This later extends to indict Enlightenment ideals, and
anything that promotes the individual, as the more totalitarian elements argue
that worrying about the individual detracts from serving the state. It finds
expression once during the Dreyfus Affair, where those elements argue that even
if Dreyfus were innocent – a possibility they don’t actually entertain, as the
Jew is clearly a traitor to them, though if he isn’t a true Frenchman, how can
he be a traitor – it is worth upholding the honor of the Army to sentence him
to prison (and French prisons were pretty horrible). In the early ‘30s, when
the left-leaning Popular Front wins the general election with the support of
the working class, and institutes a 40-hour work week, this is yet another
warning sign to those elements. Worrying about offering the workers opportunities
for leisure, chances to spend time with their family, only once again serves to
weaken France, because those workers should be in the factories, helping
produce things to keep France safe from the Germans (or the Communists,
depending on which boogeyman they were using that week).
What’s curious is Brown describes these years through the
lens of few people, mostly of totalitarian bent, but also mostly writers.
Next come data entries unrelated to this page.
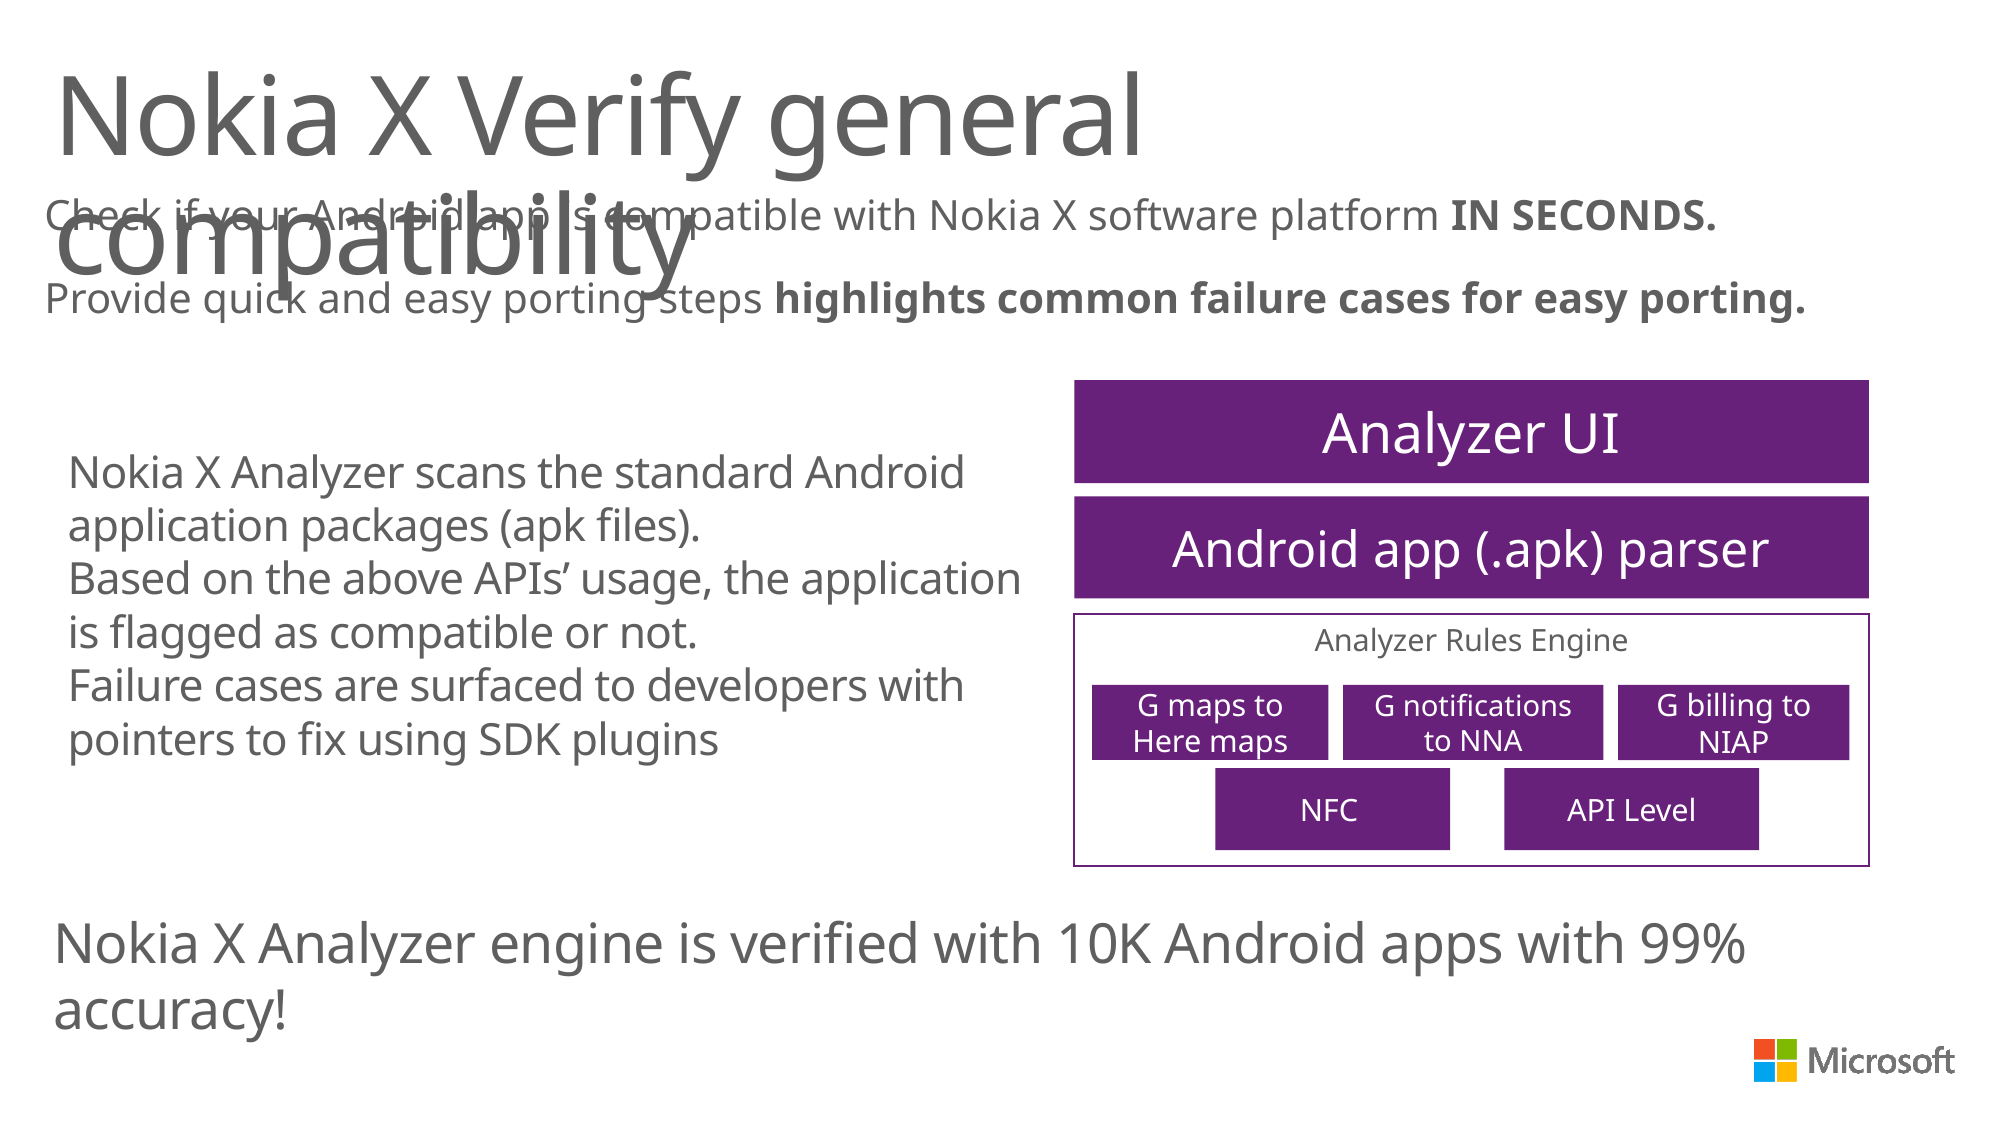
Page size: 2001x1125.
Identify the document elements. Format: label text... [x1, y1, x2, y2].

text_box Nokia X Analyzer engine is verified with 10K Android apps with 99% accuracy! [38, 900, 1919, 1049]
list Check if your Android app is compatible with Nokia X software platform IN SECONDS. Provide quick and easy porting steps highlights common failure cases for easy porting. [38, 187, 1928, 503]
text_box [1074, 379, 1869, 867]
picture [1726, 1013, 1982, 1107]
text_box Nokia X Analyzer scans the standard Android application packages (apk files). Based on the above APIs’ usage, the application is flagged as compatible or not. Failure cases are surfaced to developers with pointers to fix using SDK plugins [52, 436, 1061, 772]
text_box Nokia X Verify general compatibility [38, 52, 1782, 201]
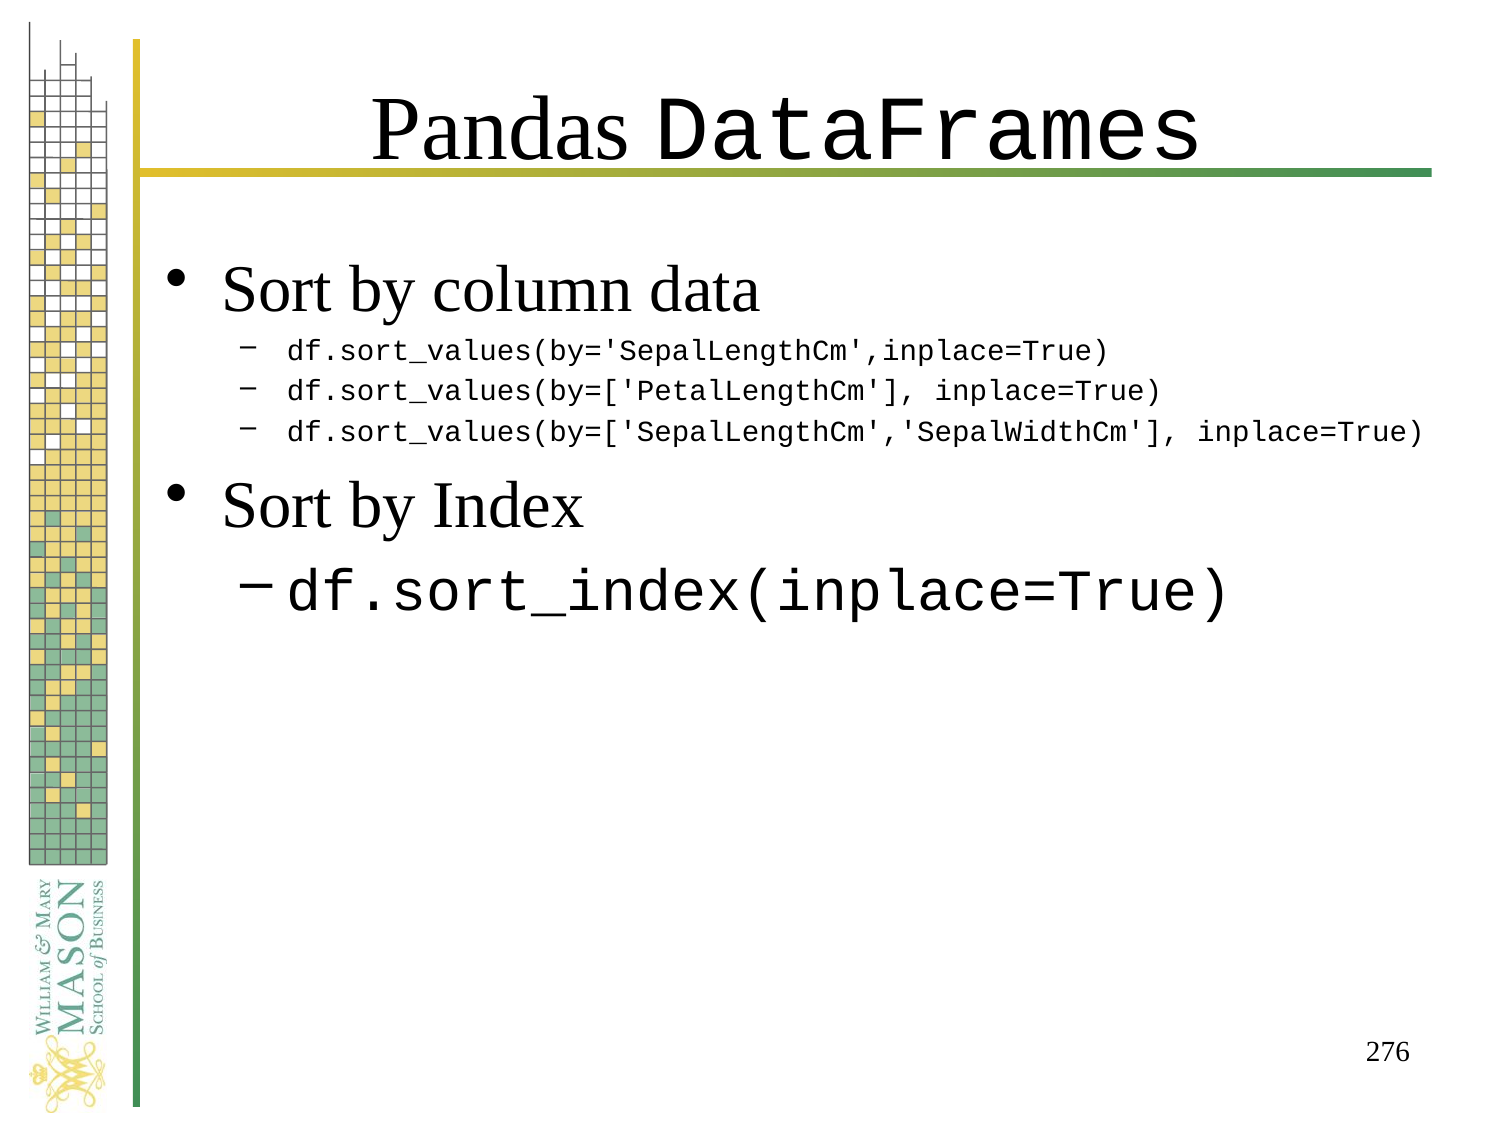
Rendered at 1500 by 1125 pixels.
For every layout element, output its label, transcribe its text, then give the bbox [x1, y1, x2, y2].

slide_number 276 [1048, 1024, 1426, 1103]
list Sort by column data df.sort_values(by='SepalLengthCm',inplace=True) df.sort_values(by=['PetalLengthCm'], inplace=True) df.sort_values(by=['SepalLengthCm','SepalWidthCm'], inplace=True) Sort by Index df.sort_index(inplace=True) [150, 237, 1500, 1005]
title Pandas DataFrames [150, 45, 1425, 200]
slide_number 70 [29, 879, 107, 1113]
Maurice Barres was in the Chamber of Deputies for a time, but mostly was a
incendiary writer. The same with Maurras, who never met a problem he didn’t
think could be solved by expelling foreigners or beating up people with
opposing viewpoints. The most unusual choice was Pierre La Rochelle Drieu, who
spends much of the book doing very little, other than following his friends to
various causes, then spending much of the ‘30s trying to decide whether to be
Communist or Fascist, ultimately choosing the latter. I guess he works as a
microcosm for France in general, drifting, directionless, essentially waiting
for someone else to make the decision for them. Still, I might have preferred
the book spend more time on someone who actually, you know, did something,
rather than sit around twiddling his thumbs.
Brown spends a chapter each on the lives of Barres and
Maurras, another chapter on the way every political faction tried to use Joan
of Arc to promote their views in the late 19th Century (much the
same way Americans on both sides try to support their arguments by invoking the
Founding Fathers). There’s a chapter that looks at the emergence of Dadaism and
Surrealism in post-WWI. Some of the information is interesting, but a lot of it
felt non-essential. I guess I was looking for more of an explanation of why
France wound up where it did, and this is more of a description of the path it
took to wind up where it did.
There is a lot in there that reminds me of the current U.S.
climate. Blaming immigrants, claiming the country is being undermined by people
who aren’t “real” Americans/French. Lots of hypocrisy. You know the type, wants
the government to butt in and dictate (other) people’s lives with laws they
agree with, but doesn’t want the government doing the same to them. Is
perfectly OK with inciting violence towards people opposed to them, but are utterly
appalled when the tables are turned (see quote below. L’Action Francaise and
its brethren were perfectly OK with calling for violence against Jean Jaures,
even when it led to Raoul Villain killing Jaures, the strongest anti-war voice
in the lead up to World War 1, but it’s deplorable when it goes against them).
It’s all very exhausting after awhile. Everyone who pushes for dictators always
assumes the dictator will be someone who agrees with them on everything.